• Bereitgestellter Auszug
★ ★ ★

# Fingerprint in Java einlesen



## Gast2 (19. Sep 2007)

Hallo zusammen,

ich habe einen Fingerprinter(USB) und möchte gern die Biometrische Daten in einem Textfeld anzeigen lassen.

1. Hat damit schon mal jemand erfahrung gemacht.
2. Wie bekomme ich eine Verbindung zwischen meinem Fingerprinter und meine Programm hin
3. Muss man vielleicht noch irgendwas besonderes beachten, da ich damit noch total keine Erfahrungen gemacht habe ??

thx John


----------



## tuxedo (19. Sep 2007)

Java hat mit USB erstmal ein Problem. "Von Haus aus" kannst du nicht auf USB zugreifen. Was bietet denn der "Fingerdrucker" (der ja nicht druckt, sondern eher ließt) für Softwareschnittstellen an?

- Alex


----------



## Gast2 (19. Sep 2007)

ja sry liest =)

öhm ganz dummer frage wo bekomm ich die Softwareschnittstelle her oder sagen wir was genau meinst du damit???
also ich hab ihn mal per USB angestöpselt und versuch jetzt irgendwie das geleste in einem Textfield auszugeben...
aber ich hab kein plan wie ich die verbindung zwischen java und dem printer hinbekomm....


----------



## tuxedo (19. Sep 2007)

Naja, vielleicht fangen wir mal mit folgendem an:

Hersteller?
Typenbezeichnung?

Wenn wir das geklärt haben sollte man sich mal den Treiber anschauen. Vielleicht gibts hier nen Standard auf den man aufsetzen kann.

- Alex


----------



## Gast2 (19. Sep 2007)

ach ok jetzt versteh ich was du meinst ...muss daheim nachschauen kanns dir heut abend mitteilen ,aber ich denke eher nicht dass es sowas gibt...

★ ★ ★

• Dateneinträge

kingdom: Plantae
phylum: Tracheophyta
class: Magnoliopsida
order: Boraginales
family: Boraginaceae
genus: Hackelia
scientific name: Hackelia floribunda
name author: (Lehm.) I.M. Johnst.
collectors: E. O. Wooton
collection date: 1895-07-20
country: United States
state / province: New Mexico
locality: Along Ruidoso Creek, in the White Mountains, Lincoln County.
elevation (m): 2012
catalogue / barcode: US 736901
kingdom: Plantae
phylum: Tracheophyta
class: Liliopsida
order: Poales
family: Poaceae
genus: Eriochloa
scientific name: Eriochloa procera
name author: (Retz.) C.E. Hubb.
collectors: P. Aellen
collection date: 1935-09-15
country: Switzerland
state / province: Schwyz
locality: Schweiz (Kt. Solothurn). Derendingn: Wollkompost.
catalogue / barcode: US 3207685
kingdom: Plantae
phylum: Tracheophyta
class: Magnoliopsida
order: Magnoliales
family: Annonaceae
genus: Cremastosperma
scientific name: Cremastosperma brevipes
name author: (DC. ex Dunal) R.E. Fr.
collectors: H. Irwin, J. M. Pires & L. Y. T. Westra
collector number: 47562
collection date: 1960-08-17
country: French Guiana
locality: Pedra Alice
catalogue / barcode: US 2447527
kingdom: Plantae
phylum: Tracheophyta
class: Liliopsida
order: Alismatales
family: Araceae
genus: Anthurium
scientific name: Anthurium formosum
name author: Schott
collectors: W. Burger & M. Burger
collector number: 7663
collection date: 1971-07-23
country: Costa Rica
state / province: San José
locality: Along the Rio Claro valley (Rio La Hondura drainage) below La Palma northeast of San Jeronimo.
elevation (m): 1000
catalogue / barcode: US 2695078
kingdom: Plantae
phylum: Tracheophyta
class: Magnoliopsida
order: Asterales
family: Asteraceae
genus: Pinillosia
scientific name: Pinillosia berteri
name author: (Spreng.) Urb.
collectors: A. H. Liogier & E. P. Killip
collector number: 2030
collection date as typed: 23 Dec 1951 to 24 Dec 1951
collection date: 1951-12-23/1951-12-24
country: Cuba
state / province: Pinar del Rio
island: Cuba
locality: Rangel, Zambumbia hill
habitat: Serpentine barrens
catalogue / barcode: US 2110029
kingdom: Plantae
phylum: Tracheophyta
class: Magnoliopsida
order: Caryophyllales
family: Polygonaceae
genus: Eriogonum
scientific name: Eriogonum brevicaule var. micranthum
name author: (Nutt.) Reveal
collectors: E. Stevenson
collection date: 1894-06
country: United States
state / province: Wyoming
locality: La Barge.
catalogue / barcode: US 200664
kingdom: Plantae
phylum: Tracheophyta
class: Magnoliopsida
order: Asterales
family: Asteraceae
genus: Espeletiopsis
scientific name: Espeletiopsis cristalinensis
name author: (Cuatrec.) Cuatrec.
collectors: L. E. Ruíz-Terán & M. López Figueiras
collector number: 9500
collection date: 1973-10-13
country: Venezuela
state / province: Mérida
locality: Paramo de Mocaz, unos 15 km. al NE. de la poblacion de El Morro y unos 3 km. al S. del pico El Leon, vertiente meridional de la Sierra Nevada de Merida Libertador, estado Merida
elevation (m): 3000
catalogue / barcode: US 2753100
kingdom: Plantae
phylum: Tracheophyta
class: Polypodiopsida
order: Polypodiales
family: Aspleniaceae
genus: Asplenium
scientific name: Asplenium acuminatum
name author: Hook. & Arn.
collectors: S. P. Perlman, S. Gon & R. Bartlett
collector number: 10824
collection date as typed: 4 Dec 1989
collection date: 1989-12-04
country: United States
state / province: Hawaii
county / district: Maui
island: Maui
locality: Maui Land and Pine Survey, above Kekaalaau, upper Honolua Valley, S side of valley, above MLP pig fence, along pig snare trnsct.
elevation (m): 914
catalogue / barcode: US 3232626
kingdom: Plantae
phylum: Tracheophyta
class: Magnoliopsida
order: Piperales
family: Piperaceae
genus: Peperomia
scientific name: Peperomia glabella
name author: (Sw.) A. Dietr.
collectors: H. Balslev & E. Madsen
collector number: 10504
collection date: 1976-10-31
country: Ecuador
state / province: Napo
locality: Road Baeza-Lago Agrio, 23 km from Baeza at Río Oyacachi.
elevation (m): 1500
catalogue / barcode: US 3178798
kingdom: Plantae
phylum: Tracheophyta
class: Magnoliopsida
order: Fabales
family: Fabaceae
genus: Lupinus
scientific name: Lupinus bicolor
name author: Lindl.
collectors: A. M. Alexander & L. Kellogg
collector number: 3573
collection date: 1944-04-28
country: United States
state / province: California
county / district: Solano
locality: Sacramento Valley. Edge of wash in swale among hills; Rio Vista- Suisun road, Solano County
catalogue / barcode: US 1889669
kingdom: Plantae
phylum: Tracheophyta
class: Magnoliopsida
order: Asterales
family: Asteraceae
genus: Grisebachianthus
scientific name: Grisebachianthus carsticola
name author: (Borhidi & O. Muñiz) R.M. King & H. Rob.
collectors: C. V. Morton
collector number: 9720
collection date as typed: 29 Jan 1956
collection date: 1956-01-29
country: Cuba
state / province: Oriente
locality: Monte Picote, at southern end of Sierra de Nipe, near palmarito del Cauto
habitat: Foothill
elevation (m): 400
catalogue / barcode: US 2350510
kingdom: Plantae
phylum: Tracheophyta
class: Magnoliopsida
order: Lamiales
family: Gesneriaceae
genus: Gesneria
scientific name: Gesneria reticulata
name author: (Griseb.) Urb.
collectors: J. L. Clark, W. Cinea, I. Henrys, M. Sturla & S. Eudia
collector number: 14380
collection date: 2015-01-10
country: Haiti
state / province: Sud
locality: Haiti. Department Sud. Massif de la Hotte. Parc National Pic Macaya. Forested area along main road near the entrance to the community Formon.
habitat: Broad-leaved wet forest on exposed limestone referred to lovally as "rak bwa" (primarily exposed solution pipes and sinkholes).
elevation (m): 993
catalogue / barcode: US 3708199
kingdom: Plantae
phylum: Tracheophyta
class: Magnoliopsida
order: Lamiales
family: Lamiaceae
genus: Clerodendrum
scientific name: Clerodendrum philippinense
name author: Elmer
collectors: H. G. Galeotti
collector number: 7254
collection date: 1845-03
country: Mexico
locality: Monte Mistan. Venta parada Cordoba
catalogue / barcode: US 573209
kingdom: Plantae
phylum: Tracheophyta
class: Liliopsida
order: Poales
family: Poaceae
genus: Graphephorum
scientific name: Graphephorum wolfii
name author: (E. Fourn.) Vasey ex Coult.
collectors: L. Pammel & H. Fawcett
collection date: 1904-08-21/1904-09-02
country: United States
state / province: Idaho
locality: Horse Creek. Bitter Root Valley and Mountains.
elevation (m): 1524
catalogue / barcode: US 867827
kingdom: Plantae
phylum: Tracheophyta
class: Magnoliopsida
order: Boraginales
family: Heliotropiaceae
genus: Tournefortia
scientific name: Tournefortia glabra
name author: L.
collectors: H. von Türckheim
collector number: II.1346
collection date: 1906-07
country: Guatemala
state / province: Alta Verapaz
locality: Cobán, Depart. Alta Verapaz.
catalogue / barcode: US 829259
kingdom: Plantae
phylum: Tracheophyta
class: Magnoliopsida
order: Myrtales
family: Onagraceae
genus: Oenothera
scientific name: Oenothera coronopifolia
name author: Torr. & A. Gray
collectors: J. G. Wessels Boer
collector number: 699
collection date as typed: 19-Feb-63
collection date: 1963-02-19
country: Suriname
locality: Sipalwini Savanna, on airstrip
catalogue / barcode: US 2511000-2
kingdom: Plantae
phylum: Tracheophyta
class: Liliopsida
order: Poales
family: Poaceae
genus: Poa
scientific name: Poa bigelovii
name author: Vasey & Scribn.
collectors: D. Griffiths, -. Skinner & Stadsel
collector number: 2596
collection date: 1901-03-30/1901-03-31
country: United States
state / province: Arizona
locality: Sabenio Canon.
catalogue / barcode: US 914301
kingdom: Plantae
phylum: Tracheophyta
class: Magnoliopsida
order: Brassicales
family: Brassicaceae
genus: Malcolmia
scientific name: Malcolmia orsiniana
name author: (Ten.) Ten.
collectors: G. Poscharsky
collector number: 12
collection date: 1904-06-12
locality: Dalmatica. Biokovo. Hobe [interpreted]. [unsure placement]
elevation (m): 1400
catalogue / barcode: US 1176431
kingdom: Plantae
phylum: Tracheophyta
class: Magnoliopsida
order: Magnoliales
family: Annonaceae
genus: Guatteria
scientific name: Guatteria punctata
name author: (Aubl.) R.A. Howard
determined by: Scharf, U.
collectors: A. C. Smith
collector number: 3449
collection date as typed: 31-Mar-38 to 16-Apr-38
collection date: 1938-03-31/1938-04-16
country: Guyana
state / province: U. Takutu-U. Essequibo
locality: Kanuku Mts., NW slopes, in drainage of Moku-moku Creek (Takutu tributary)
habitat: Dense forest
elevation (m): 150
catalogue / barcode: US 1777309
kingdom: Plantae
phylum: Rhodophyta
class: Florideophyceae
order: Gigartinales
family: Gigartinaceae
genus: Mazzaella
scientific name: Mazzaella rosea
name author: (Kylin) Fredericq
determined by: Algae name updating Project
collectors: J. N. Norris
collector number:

★ ★ ★

• Zu erledigende Aufgaben
(1) Nach welchen zwei Angaben zum Gerät fragt tuxedo im Auszug zum Einlesen von Fingerabdrücken in Java, bevor man sich den Treiber anschauen soll?
(2) Geben Sie aus dem Auszug zum Einlesen von Fingerabdrücken in Java den Abschnitt wortgetreu aus, der mit „öhm ganz dummer“ beginnt und mit „Hersteller?“ endet.

• Ausgearbeitete Lösungen
(1) Er fragt nach dem Hersteller und der Typenbezeichnung.

(2)
öhm ganz dummer frage wo bekomm ich die Softwareschnittstelle her oder sagen wir was genau meinst du damit???
also ich hab ihn mal per USB angestöpselt und versuch jetzt irgendwie das geleste in einem Textfield auszugeben...
aber ich hab kein plan wie ich die verbindung zwischen java und dem printer hinbekomm....


----------



## tuxedo (19. Sep 2007)

Naja, vielleicht fangen wir mal mit folgendem an:

Hersteller?